The CAD decoding approach reduces hallucination in language generation through context-aware decoding. Specifically, CAD amplifies the differences between an LLM’s output distribution when conditioned on a context versus generated unconditionally. This discourages contradicting contextual evidence, steering the model towards grounded generations.

DoLA mitigates factual hallucinations by contrasting logits from different layers of transformer networks. Since factual knowledge tends to be localized in certain middle layers, amplifying signals from those factual layers through DoLA’s logit contrasting reduces incorrect factual generations.

The THAM framework introduces a regularization term during training to minimize the mutual information between inputs and hallucinated outputs. This helps increase the model’s reliance on given input context rather than untethered imagination, reducing blind hallucinations.

Knowledge Grounding

Grounding LLM generations in structured knowledge prevents unbridled speculation and fabrication.
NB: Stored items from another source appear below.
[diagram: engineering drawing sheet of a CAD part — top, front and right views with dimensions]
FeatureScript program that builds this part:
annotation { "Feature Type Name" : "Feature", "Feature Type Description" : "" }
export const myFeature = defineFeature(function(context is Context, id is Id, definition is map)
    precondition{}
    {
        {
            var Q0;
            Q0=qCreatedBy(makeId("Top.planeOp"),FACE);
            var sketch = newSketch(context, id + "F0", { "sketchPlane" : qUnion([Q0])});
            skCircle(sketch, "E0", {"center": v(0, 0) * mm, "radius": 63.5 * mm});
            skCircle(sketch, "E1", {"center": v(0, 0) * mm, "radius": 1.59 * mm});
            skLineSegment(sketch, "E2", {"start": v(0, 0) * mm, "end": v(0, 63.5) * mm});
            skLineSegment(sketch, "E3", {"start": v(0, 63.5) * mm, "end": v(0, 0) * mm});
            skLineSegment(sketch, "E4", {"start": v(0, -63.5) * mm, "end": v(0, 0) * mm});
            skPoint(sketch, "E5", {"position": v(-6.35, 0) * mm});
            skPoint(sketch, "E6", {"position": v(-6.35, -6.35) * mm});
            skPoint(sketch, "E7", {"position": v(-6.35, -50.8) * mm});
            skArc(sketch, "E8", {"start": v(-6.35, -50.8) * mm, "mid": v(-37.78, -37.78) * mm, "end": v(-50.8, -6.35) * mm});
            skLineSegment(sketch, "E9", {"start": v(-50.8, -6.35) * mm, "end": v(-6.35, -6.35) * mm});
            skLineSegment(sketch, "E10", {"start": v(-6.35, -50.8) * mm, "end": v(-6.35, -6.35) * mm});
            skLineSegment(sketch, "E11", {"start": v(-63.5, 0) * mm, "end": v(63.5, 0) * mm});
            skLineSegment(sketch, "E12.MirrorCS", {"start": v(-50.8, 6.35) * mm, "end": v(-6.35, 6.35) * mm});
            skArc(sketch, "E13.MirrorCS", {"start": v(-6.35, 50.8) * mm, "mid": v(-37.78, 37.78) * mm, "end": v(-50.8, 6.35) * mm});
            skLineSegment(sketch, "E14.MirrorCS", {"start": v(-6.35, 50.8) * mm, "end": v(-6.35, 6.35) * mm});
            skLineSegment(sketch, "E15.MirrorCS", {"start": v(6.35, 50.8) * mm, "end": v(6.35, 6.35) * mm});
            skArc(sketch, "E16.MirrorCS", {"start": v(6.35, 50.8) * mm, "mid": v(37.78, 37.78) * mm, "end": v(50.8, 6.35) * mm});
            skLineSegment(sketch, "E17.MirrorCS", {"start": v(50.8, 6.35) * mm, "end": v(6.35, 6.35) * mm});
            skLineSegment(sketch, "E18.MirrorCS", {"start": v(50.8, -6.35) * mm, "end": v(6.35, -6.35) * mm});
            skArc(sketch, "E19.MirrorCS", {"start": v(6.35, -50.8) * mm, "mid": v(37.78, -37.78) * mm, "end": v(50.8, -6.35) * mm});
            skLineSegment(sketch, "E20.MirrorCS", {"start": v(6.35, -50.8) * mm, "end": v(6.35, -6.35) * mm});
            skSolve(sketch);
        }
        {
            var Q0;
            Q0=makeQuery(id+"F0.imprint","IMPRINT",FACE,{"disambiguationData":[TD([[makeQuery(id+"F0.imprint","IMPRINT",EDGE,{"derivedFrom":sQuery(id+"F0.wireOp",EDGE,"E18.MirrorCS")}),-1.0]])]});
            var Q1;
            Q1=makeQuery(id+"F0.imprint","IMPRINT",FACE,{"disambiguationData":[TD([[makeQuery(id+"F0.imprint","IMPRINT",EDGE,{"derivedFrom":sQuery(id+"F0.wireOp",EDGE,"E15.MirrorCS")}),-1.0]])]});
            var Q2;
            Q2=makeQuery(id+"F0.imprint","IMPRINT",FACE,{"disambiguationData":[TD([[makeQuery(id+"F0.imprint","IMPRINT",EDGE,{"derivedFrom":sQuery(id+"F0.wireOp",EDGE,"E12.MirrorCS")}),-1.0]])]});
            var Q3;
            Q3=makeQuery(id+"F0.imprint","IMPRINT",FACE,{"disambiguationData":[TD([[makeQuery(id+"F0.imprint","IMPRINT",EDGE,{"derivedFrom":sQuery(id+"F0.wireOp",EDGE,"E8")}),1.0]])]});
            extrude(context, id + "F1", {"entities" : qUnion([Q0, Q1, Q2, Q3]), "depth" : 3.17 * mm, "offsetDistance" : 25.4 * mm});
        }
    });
The RHO model identifies entities in a conversational context and links them to a knowledge graph (KG). Related facts and relations about those entities are retrieved from the KG and fused into the context representation provided to the LLM. This knowledge-enriched context steering reduces hallucinations in dialogue by keeping responses tied to grounded facts about mentioned entities/events.

HAR creates counterfactual training datasets containing model-generated hallucinations to better teach grounding. Given a factual passage, models are prompted to introduce hallucinations or distortions generating an altered counterfactual version. Fine-tuning on this data forces models to better ground content in the original factual sources, reducing improvisation.

Supervised Fine-tuning

  • Coach – Interactive framework which answers user queries but also asks for corrections to improve.
  • R-Tuning – Refusal-aware tuning refuses unsupported questions identified through training-data knowledge gaps.
  • TWEAK – Decoding method that ranks generations based on how well hypotheses support input facts.

Challenges and Limitations

Despite promising progress, some key challenges remain in mitigating hallucinations:

  • Techniques often trade off quality, coherence and creativity for veracity.
  • Difficulty in rigorous evaluation beyond limited domains. Metrics do not capture all nuances.
  • Many methods are computationally expensive, requiring extensive retrieval or self-reasoning.
  • Heavily depend on training data quality and external knowledge sources.
  • Hard to guarantee generalizability across domains and modalities.
  • Fundamental roots of hallucination like over-extrapolation remain unsolved.

Addressing these challenges likely requires a multilayered approach combining training data enhancements, model architecture improvements, fidelity-enhancing losses, and inference-time techniques.

The Road Ahead

Hallucination mitigation for LLMs remains an open research problem with active progress. Some promising future directions include:

  • Hybrid techniques: Combine complementary approaches like retrieval, knowledge grounding and feedback.
  • Causality modeling: Enhance comprehension and reasoning.
  • Online knowledge integration: Keep world knowledge updated.
  • Formal verification: Provide mathematical guarantees on model behaviors.
  • Interpretability: Build transparency into mitigation techniques.

As LLMs continue proliferating across high-stakes domains, developing robust solutions to curtail hallucinations will be key to ensuring their safe, ethical and reliable deployment. The techniques surveyed in this article provide an overview of the techniques proposed so far, where more open research challenges remain. Overall there is a positive trend towards enhancing model factuality, but continued progress necessitates addressing limitations and exploring new directions like causality, verification, and hybrid methods. With diligent efforts from researchers across disciplines, the dream of powerful yet trustworthy LLMs can be translated into reality.